=== SUPPLIED TEXT ===
Capo Nord is the third studio album by Italian singer-songwriter Alice, released in 1980 on EMI Music.

The album includes Alice's Italian breakthrough single "Il vento caldo dell'estate", her first collaboration with composer and singer Franco Battiato.

After Alice won the Sanremo Music Festival in 1981 with "Per Elisa", Capo Nord was re-released in certain territories and then added the track as A5.

Alternate versions of both "Rumba Rock" (then retitled "Hispavox") and "Il vento caldo dell'estate" were included on the 1987 album Elisir. "Il vento caldo dell'estate" was again re-recorded in 2000 and included in the career retrospective Personal Jukebox.

=== RECORDS SUPPLIED ===

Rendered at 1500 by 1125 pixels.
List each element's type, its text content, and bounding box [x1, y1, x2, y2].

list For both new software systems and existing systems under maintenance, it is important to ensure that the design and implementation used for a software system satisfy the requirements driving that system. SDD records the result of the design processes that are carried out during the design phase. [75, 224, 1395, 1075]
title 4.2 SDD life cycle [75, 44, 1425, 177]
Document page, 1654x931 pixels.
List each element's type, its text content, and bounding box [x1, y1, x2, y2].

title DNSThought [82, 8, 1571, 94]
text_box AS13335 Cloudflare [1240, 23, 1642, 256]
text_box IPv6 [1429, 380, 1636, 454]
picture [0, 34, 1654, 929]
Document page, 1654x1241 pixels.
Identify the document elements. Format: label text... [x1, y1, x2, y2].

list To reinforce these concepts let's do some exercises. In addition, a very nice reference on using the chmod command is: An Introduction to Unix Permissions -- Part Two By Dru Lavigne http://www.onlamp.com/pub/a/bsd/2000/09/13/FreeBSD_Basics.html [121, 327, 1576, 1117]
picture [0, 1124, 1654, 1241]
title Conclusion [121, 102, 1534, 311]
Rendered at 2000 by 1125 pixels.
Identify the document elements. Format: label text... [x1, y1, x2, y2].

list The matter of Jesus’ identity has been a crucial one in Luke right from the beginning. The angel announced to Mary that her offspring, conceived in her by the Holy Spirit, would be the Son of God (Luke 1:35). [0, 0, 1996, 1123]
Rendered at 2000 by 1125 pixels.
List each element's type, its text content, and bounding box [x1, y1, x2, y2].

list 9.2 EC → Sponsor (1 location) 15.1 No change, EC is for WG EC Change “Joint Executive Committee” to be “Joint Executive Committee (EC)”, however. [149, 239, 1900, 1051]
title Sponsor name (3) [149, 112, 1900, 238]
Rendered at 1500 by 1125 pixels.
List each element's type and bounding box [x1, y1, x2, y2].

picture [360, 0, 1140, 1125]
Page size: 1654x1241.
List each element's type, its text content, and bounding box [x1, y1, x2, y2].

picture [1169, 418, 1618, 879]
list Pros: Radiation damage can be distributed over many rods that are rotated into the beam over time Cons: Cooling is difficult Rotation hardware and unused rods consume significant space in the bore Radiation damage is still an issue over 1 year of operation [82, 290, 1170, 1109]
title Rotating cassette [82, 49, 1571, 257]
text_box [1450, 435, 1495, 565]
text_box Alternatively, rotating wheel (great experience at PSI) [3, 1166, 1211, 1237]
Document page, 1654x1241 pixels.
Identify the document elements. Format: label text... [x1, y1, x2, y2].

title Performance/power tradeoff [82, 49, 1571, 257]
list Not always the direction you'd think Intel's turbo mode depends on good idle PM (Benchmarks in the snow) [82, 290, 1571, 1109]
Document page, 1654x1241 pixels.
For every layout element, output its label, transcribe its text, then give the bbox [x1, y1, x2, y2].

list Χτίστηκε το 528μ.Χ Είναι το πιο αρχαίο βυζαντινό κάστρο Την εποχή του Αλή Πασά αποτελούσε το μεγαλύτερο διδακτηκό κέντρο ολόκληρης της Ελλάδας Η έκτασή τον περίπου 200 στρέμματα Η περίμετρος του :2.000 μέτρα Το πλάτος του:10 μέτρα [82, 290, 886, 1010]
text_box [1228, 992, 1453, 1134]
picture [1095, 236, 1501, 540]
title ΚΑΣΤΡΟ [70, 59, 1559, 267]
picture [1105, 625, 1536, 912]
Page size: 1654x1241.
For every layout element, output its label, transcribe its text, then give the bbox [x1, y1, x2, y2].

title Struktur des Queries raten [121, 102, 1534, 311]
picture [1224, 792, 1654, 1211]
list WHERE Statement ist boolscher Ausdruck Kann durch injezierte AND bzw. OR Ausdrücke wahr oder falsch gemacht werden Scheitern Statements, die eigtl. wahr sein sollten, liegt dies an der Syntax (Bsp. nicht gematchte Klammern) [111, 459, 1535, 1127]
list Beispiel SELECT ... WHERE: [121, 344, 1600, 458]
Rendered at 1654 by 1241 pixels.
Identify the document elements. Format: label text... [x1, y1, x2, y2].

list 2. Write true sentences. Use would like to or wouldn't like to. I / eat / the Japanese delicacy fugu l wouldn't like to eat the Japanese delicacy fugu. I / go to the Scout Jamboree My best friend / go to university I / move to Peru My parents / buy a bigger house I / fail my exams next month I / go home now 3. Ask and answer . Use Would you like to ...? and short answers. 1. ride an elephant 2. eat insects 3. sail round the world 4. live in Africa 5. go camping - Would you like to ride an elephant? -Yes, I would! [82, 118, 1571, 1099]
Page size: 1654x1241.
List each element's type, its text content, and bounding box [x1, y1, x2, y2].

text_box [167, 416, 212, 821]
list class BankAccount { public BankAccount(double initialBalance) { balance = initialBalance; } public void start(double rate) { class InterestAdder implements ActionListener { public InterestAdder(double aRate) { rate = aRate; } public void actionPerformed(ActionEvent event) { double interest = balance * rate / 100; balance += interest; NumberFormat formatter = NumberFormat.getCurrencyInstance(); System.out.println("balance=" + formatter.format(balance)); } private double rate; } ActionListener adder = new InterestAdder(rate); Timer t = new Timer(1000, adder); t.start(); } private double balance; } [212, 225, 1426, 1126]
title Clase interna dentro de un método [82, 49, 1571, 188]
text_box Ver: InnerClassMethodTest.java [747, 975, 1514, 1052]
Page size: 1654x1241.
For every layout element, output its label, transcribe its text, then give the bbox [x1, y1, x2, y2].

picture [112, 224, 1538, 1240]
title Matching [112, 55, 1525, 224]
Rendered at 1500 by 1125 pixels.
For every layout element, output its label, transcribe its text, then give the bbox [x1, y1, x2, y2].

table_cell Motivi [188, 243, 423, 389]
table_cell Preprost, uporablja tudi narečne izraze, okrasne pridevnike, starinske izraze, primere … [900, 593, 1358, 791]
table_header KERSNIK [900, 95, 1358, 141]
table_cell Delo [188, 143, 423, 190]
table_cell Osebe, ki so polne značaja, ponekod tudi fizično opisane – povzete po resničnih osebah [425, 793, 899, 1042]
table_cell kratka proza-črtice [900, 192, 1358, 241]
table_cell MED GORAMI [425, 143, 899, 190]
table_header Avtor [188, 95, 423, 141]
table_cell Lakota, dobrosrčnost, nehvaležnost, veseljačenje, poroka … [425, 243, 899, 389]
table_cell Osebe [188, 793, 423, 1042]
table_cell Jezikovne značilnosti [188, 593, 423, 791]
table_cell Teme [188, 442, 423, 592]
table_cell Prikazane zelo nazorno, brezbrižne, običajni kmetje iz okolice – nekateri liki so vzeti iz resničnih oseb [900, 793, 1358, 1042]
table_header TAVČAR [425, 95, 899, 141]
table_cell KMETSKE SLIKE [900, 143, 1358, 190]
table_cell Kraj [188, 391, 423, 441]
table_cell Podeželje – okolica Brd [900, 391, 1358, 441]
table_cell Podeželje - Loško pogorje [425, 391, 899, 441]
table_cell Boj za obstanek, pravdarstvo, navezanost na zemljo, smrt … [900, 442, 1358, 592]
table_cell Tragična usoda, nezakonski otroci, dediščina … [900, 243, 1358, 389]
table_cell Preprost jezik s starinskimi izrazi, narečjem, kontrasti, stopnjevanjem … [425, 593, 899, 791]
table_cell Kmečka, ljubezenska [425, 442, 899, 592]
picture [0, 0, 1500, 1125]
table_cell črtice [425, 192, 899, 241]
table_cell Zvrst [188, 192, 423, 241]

=== WHAT IS ASKED ===
1. For each statement (a), (b) and (c), say yes or no according to the text on Capo Nord, and quote the exact words from it that decide the answer: (a) Capo Nord was released on EMI Music. (b) Alice won the Sanremo Music Festival in 1980. (c) "Rumba Rock" was given the new title "Hispavox".
2. According to the text on Capo Nord, which career retrospective included the 2000 re-recording of "Il vento caldo dell'estate"?
The listing comes from a separate source, unrelated to the text on Capo Nord.

=== THE REPLIES ===
1.
(a) Yes: "released in 1980 on EMI Music"
(b) No: "After Alice won the Sanremo Music Festival in 1981 with "Per Elisa""
(c) Yes: "Rumba Rock" (then retitled "Hispavox")

2. Personal Jukebox